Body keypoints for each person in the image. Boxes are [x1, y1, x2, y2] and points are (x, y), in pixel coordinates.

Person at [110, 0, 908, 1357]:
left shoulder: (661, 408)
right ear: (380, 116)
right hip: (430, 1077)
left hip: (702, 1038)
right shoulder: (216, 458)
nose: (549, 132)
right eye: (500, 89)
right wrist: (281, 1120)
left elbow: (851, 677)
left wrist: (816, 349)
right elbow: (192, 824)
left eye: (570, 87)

---

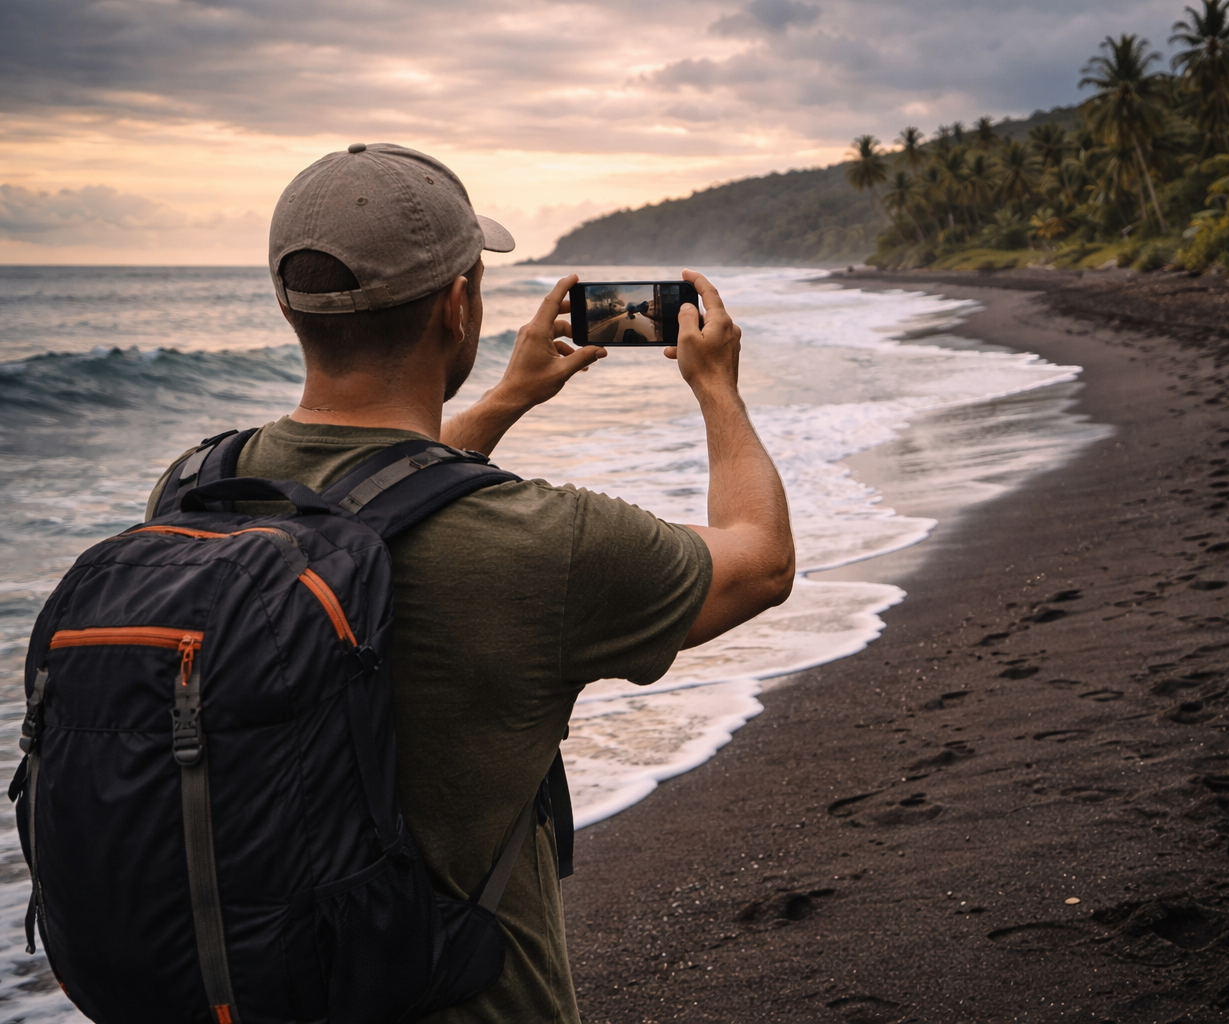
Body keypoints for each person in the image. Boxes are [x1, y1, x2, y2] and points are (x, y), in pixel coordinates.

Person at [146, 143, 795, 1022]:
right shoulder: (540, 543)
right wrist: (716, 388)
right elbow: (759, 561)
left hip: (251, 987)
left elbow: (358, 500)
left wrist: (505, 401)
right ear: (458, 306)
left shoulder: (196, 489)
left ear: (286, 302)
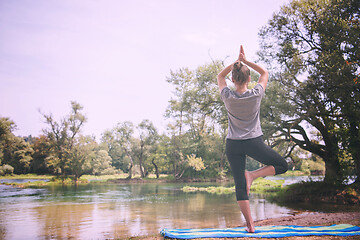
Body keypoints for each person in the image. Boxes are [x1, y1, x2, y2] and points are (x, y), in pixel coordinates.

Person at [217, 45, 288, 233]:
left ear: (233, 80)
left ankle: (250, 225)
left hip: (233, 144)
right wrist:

■ Prompt: Search the entries above for the string "shoulder", and report each line where it occurs.

■ Problem solution:
left shoulder: (661, 408)
right shoulder: (216, 458)
right shoulder: (540, 543)
left shoulder: (196, 489)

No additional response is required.